The Ring takes in most of Switzerland and parts of Germany, Italy, France and Austria. Inside this circle – bounded roughly by Stuttgart and Bergamo to the north and south, and Imst and Besançon to the east and west – are some 3,000 predominantly small to mid-sized companies in specialised areas of engineering. Nearly all, employing 200,000 people, are privately owned. Many have been run by the same family for generations. The sectors they represent include some that have been important for centuries, such as watch-making, plus newer fields including microelectronics, medical implants and aircraft parts.

In today’s uncertain climate, many of the companies are islands of stability. While few are likely to expand hugely in the next year or so, most of them, helped by their long-term owners and with relatively low debts, will almost certainly survive the current traumas.

They will be in a good position to do well when demand picks up. The companies include a smattering of relatively well-known businesses, such as the Swiss watch company, Audemars Piguet, and Zucchetti, an Italian maker of bath fittings, as well as countless others hardly anyone knows about.

Many can trace their roots to old industries of iron-making and wood-working that flourished in the valleys of the Alps and the rolling Swabian hills close to Stuttgart from the 14th century onwards. But as well as tapping into local skills, the businesses have a history of using ideas from further afield, often brought by outsiders.

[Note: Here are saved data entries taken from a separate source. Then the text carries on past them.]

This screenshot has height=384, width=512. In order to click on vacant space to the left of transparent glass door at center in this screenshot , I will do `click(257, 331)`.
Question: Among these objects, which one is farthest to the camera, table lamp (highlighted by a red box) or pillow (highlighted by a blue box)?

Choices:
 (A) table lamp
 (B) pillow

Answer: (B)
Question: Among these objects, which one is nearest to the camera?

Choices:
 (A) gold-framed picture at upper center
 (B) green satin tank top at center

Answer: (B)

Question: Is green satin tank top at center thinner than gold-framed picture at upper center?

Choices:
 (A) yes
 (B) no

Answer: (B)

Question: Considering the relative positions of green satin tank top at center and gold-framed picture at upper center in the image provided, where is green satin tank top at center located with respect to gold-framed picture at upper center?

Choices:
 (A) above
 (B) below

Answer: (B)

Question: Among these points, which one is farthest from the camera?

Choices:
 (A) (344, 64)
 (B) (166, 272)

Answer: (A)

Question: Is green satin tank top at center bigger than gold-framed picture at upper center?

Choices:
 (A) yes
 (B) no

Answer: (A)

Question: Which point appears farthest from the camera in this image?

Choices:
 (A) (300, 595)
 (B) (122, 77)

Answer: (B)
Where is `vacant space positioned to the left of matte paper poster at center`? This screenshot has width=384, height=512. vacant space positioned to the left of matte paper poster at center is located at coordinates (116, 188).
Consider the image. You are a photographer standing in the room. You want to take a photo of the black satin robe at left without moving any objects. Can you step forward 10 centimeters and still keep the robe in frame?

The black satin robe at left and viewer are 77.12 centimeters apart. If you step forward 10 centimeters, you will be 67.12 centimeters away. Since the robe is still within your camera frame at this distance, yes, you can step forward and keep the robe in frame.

The Swiss watch industry is still the world’s biggest, more than 100 years after first achieving this position. It was initially nurtured by the skills of predominantly Protestant craftsmen fleeing from other areas of Europe during the Reformation. The sector gained its current dominance partly by capitalising in the early 19th century on ideas in making high-quality steel in small quantities, devised by the British metals pioneer Benjamin Huntsman. It was revitalised in the 1980s by new thinking introduced by Nicolas Hayek, a Lebanese-born consultant with no previous knowledge of the sector and the brains behind the Swatch brand.

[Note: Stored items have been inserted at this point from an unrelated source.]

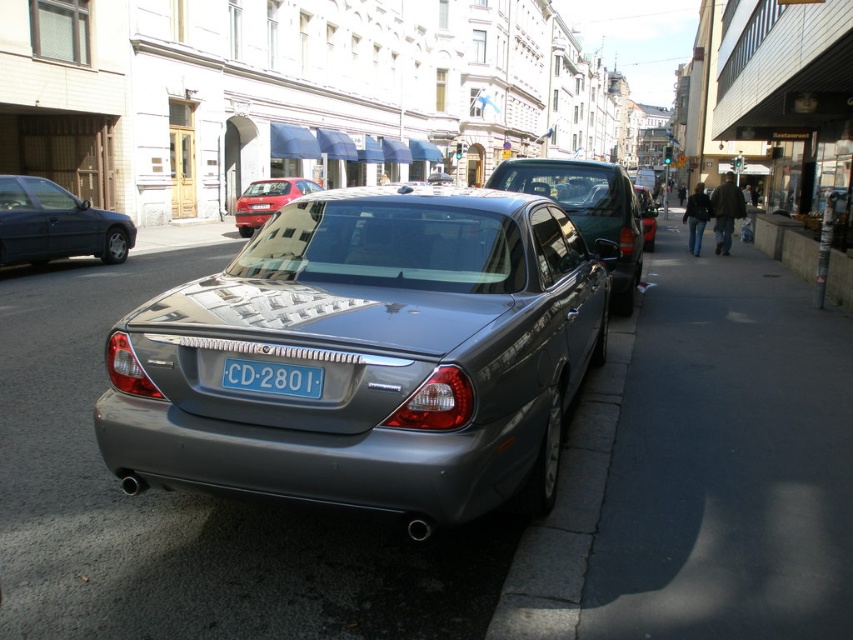
Looking at this image, is satin silver sedan at center wider than matte black sedan at left?

Yes, satin silver sedan at center is wider than matte black sedan at left.

Does satin silver sedan at center appear on the right side of matte black sedan at left?

Yes, satin silver sedan at center is to the right of matte black sedan at left.

Describe the element at coordinates (587, 211) in the screenshot. I see `satin silver sedan at center` at that location.

Locate an element on the screen. The width and height of the screenshot is (853, 640). satin silver sedan at center is located at coordinates (587, 211).

In the scene shown: Does satin metallic sedan at center have a smaller size compared to gray concrete curb at lower right?

No.

Can you confirm if satin metallic sedan at center is thinner than gray concrete curb at lower right?

In fact, satin metallic sedan at center might be wider than gray concrete curb at lower right.

Between point (416, 422) and point (548, 627), which one is positioned in front?

Point (548, 627)

The width and height of the screenshot is (853, 640). Identify the location of satin metallic sedan at center. (369, 356).

Measure the distance between point (193, 419) and camera.

The distance of point (193, 419) from camera is 2.70 meters.

At what (x,y) coordinates should I click in order to perform the action: click on satin metallic sedan at center. Please return your answer as a coordinate pair (x, y). Looking at the image, I should click on (369, 356).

Based on precision engineering skills built up over centuries from the watch sector, a clutch of companies in newer fields has sprung up in the Ring in the past 70 years, in sectors from sensors to medical instrumentation. A surgical instruments cluster has taken shape in Tuttlingen in southern Germany. Similarly, a concentrated industry in small metal parts, based on modern machining know-how and used in sectors such as aerospace, has evolved in the Arve valley close to Mont Blanc in France.

The companies have generally been flexible, capable of using their skills to operate in different industries over time. Obe, a Pforzheim-based company that for many years supplied decorative jewellery, is now one of the two biggest companies supplying specialist hinges for spectacle frames. Precimed, a Swiss business spun out from the Swatch watch company, has moved into hip and knee implants.

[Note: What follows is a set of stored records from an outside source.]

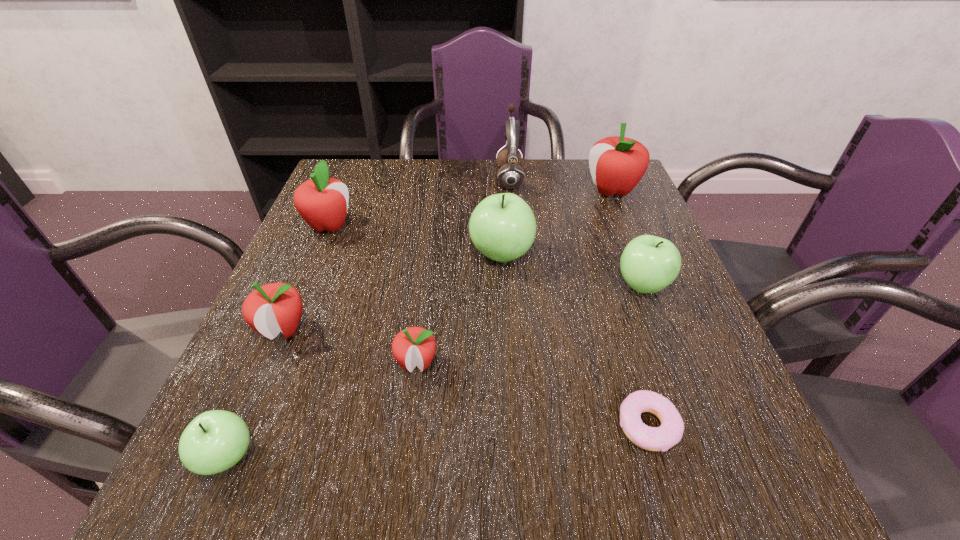
Where is `vacant space in between the third biggest red apple and the second smallest green apple`? The image size is (960, 540). vacant space in between the third biggest red apple and the second smallest green apple is located at coordinates (463, 307).

Find the location of `vacant area that lies between the pink doughnut and the farthest red apple`. vacant area that lies between the pink doughnut and the farthest red apple is located at coordinates (630, 308).

I want to click on vacant area that lies between the smallest red apple and the farthest red apple, so click(x=515, y=277).

You are a GUI agent. You are given a task and a screenshot of the screen. Output one action in this format:
    pyautogui.click(x=<x>, y=<y>)
    Task: Click on the free space between the brown earphone and the third smallest red apple
    
    Given the screenshot: What is the action you would take?
    pyautogui.click(x=420, y=202)

Locate an element on the screen. The width and height of the screenshot is (960, 540). free space between the fifth apple from left to right and the farthest red apple is located at coordinates (557, 222).

Identify the location of vacant area between the leftmost green apple and the biggest green apple. click(364, 356).

Find the location of a particular element. free point between the nearest apple and the fourth apple from right to left is located at coordinates (322, 410).

Where is `free spot between the second red apple from right to left and the second smallest red apple`? This screenshot has width=960, height=540. free spot between the second red apple from right to left and the second smallest red apple is located at coordinates (350, 346).

Point out which object is positioned as the nearest to the fourth apple from left to right. Please provide its 2D coordinates. Your answer should be formatted as a tuple, i.e. [(x, y)], where the tuple contains the x and y coordinates of a point satisfying the conditions above.

[(270, 309)]

The height and width of the screenshot is (540, 960). I want to click on the second closest object to the second biggest red apple, so click(x=502, y=227).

In northern Italy, in the region of Lake Orta, a series of companies in taps and valves has appeared in the past 50 years, based on centuries of know-how in the area drawn from expertise in brass-working, used to make bells for local churches. In spite of intense competition from countries such as China, the Lake Orta companies have stayed strong, helped by efforts to introduce new ideas, for instance, in labour-saving automation. In close-by Brianza, a local cluster of furniture companies remains robust, helped by an amalgamation of old skills in wood with newer ones in plastics processing and 21st century design.

Many Alpine Ring businesses have built their strengths over a long time, using conservative accounting principles and borrowing only when they need to. To stay competitive, they have tapped into both local and global networks of knowledge transfer. They have shown that old-established areas of industry are capable of producing new sources of jobs and wealth if managers and employees are adaptable.

As it happens the centre of the Ring is not too far from Davos, where many top business people and politicians are meeting. As policymakers try to re­build the world economy, they may want to use the lessons from the Ring to lay the basis for strengthening existing companies and creating new ones.